The approach uses pi-conjugation extension of triphenylamine-based semiconducting ligands. Two new ligands were designed - N-TPEAI (fused-ring) and P-TPEAI (covalently-linked) - with structural similarities to the PTAA backbone itself. Density functional theory calculations reveal that P-TPEAI's flexible biphenyl tail enables parallel-displaced pi-pi stacking with multiple charge channels, achieving larger binding energies (-16.42 eV) and hole-transfer integrals (118.8 meV) than its fused-ring counterpart. This enhanced intermolecular coupling strengthens interactions both within the 2D perovskite layers and at the perovskite/PTAA interface, creating synergistic pathways for hole transport.
The optimized 2D/3D PSCs deliver a champion efficiency of 26.13% - the highest reported for PTAA-based devices - with an open-circuit voltage of 1.201 V and a fill factor of 83.96%. Transient photocurrent decay accelerates from 3.82 microseconds to 1.32 microseconds, while Mott-Schottky analysis confirms reduced non-radiative recombination.

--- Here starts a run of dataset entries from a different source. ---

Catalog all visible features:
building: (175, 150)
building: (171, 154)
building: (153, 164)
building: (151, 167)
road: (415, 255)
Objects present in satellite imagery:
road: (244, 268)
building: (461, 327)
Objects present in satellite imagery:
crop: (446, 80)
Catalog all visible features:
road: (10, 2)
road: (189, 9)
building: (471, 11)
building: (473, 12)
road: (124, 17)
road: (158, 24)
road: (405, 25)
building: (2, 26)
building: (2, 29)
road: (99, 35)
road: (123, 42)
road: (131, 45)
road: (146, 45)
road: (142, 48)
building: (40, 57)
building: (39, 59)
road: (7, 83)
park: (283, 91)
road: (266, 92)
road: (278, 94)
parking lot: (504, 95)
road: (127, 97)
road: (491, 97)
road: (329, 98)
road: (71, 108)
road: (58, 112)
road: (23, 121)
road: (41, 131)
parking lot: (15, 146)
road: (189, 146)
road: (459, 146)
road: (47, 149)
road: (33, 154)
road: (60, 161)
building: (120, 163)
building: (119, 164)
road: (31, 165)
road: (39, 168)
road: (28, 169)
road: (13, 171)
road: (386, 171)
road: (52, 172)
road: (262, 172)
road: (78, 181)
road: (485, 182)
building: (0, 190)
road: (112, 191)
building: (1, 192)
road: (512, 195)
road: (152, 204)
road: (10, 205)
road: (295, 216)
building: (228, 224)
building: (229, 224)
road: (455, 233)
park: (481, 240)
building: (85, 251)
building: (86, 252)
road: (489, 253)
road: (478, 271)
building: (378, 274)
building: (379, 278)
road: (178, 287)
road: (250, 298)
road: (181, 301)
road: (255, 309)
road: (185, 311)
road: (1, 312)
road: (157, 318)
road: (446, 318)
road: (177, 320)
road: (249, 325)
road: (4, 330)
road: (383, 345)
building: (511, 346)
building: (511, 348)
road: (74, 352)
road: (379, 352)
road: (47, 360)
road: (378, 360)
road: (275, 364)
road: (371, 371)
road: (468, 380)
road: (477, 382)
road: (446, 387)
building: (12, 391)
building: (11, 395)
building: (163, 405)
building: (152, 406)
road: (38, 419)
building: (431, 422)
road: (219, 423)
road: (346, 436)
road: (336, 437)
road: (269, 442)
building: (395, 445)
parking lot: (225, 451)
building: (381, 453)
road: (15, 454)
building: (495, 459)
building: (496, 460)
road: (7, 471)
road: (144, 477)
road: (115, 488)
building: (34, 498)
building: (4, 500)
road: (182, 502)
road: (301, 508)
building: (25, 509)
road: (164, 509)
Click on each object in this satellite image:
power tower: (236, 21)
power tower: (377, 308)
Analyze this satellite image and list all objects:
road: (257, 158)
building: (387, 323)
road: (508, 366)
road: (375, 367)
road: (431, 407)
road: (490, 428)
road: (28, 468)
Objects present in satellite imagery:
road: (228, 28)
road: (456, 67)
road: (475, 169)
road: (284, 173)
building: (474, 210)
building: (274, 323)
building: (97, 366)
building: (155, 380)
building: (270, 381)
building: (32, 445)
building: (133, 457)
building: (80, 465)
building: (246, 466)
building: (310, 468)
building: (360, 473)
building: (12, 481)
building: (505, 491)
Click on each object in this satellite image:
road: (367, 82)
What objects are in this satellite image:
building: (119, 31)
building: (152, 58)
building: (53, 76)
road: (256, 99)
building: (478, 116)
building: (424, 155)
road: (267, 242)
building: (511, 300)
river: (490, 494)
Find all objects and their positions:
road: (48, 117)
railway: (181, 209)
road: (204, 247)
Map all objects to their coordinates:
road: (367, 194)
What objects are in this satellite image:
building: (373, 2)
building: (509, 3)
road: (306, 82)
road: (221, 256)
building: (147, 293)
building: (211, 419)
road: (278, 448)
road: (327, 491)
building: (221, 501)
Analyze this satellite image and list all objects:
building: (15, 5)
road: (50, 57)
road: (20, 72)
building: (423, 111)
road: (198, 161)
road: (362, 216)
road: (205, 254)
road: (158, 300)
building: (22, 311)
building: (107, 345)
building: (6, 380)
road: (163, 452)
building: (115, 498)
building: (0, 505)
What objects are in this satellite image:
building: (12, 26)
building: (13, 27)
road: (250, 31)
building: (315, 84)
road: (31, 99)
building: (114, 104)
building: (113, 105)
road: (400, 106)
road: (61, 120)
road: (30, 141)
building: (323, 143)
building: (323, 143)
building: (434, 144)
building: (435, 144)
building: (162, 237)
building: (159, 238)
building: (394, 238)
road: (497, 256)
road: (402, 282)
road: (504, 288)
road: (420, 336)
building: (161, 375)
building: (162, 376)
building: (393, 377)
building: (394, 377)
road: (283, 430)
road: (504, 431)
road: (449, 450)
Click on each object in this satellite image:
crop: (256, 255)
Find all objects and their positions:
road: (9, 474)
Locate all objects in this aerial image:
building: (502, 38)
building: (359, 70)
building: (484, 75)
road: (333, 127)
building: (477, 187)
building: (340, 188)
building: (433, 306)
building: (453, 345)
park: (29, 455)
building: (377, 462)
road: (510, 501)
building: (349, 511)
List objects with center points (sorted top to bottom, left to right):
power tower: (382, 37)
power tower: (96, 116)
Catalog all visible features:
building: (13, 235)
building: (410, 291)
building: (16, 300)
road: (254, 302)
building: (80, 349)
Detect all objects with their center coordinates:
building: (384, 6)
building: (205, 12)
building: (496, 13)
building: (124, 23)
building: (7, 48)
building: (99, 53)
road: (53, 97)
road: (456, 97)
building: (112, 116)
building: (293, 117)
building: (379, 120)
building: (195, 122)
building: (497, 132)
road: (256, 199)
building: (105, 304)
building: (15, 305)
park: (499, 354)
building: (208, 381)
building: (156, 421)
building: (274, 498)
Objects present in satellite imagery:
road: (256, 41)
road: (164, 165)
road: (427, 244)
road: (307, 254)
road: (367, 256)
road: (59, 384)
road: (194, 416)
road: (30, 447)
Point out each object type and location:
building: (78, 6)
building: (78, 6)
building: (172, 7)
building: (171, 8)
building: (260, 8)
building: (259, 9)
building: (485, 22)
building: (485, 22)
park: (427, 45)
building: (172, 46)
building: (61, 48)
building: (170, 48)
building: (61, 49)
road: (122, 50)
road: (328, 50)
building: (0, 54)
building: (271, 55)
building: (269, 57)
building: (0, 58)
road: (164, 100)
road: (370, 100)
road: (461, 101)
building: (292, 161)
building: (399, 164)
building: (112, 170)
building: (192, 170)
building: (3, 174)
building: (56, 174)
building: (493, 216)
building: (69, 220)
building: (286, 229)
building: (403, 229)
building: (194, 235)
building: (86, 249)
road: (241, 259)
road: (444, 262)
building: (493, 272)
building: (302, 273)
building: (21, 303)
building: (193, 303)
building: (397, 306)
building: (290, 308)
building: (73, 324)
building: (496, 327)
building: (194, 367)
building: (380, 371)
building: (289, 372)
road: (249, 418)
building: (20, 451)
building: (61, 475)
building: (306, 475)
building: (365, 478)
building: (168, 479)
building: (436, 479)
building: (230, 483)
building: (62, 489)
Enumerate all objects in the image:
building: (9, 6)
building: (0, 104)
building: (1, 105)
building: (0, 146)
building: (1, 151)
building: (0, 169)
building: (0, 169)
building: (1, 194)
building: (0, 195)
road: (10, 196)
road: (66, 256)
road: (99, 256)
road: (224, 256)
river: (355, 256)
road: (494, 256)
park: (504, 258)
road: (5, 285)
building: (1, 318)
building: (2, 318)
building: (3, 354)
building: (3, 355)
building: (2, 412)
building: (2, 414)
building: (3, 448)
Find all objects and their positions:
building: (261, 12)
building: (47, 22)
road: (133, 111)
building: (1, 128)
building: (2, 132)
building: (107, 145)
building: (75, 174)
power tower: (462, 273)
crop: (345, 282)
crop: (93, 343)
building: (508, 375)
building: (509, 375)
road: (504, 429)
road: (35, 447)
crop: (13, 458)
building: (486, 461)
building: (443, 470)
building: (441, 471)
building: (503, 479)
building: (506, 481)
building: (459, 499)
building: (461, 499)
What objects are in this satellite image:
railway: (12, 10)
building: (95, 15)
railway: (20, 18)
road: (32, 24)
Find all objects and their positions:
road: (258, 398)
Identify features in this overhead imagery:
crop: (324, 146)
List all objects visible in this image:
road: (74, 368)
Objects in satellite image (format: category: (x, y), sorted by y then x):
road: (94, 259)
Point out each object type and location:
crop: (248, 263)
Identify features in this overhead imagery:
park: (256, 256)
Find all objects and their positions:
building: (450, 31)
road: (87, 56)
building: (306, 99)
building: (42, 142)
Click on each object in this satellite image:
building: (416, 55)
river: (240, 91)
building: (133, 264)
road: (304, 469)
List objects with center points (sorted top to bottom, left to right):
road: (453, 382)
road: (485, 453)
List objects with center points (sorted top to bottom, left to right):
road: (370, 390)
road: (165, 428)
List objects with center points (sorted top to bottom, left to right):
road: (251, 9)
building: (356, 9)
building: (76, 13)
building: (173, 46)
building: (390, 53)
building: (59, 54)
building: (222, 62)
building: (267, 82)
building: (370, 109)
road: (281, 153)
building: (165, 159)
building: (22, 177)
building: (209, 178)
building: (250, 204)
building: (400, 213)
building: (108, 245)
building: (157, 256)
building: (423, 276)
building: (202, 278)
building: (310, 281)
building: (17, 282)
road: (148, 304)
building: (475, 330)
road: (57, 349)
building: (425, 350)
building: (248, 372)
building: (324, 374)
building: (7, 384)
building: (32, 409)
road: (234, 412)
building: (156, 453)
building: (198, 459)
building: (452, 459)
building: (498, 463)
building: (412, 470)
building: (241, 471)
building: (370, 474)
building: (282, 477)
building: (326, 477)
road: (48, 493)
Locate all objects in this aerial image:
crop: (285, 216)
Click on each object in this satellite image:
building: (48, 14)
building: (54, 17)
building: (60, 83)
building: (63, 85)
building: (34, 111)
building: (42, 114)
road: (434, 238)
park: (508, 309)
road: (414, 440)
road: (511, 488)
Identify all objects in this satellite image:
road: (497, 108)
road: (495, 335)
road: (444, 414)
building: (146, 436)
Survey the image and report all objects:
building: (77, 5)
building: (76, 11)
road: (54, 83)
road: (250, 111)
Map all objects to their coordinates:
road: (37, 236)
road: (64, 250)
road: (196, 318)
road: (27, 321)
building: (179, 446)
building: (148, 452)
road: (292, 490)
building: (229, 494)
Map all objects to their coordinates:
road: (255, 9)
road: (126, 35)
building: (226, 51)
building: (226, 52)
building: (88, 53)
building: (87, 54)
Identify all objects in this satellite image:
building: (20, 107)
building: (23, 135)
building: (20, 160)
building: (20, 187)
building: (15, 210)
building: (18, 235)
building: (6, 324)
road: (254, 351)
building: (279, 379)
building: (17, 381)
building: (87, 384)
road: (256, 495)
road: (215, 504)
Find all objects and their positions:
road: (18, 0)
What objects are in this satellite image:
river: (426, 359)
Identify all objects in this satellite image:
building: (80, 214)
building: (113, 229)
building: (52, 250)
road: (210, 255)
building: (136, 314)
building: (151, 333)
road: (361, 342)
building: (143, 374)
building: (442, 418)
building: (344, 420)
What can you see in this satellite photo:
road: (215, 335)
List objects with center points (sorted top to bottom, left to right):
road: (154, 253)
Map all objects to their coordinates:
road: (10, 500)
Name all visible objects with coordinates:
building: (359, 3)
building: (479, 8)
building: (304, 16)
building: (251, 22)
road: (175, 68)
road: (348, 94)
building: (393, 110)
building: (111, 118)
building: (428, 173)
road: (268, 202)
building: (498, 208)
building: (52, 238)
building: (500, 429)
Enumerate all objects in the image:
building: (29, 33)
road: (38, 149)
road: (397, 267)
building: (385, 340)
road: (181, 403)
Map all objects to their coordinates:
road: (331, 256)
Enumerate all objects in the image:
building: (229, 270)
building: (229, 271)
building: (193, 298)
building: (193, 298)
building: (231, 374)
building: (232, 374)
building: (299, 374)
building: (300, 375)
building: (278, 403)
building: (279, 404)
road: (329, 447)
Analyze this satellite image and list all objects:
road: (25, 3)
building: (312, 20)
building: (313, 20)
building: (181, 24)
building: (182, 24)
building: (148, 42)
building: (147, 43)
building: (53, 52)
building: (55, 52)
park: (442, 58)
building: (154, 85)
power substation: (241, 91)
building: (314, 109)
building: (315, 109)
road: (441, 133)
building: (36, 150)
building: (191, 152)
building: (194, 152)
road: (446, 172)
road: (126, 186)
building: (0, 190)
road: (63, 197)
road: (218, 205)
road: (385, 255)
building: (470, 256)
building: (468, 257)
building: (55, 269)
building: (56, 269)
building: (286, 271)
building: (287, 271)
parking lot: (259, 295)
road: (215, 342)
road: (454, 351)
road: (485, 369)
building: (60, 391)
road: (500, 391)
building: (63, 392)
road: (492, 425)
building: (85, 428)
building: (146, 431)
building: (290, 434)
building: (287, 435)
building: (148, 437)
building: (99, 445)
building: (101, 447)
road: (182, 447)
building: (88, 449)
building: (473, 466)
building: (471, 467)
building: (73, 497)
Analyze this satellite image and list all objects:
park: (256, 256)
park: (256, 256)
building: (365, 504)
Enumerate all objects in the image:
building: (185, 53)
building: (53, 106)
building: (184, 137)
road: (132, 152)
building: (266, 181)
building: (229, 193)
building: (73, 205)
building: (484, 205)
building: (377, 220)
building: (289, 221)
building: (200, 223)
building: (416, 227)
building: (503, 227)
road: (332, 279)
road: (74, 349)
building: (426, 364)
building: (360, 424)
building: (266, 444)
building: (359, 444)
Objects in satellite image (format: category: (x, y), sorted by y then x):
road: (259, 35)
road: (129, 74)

Stability performance is equally strong. Unencapsulated devices retained 84.9% of initial performance after 1,000 hours under the ISOS-L-2 light-heat stress protocol, demonstrating exceptional resistance to the conditions that typically degrade perovskite devices in real-world deployment.
The work establishes molecular engineering guidelines for organic spacer design in PSCs, with broad applicability expected in inverted architectures and tandem cell configurations. The results are published in the journal Nano-Micro Letters.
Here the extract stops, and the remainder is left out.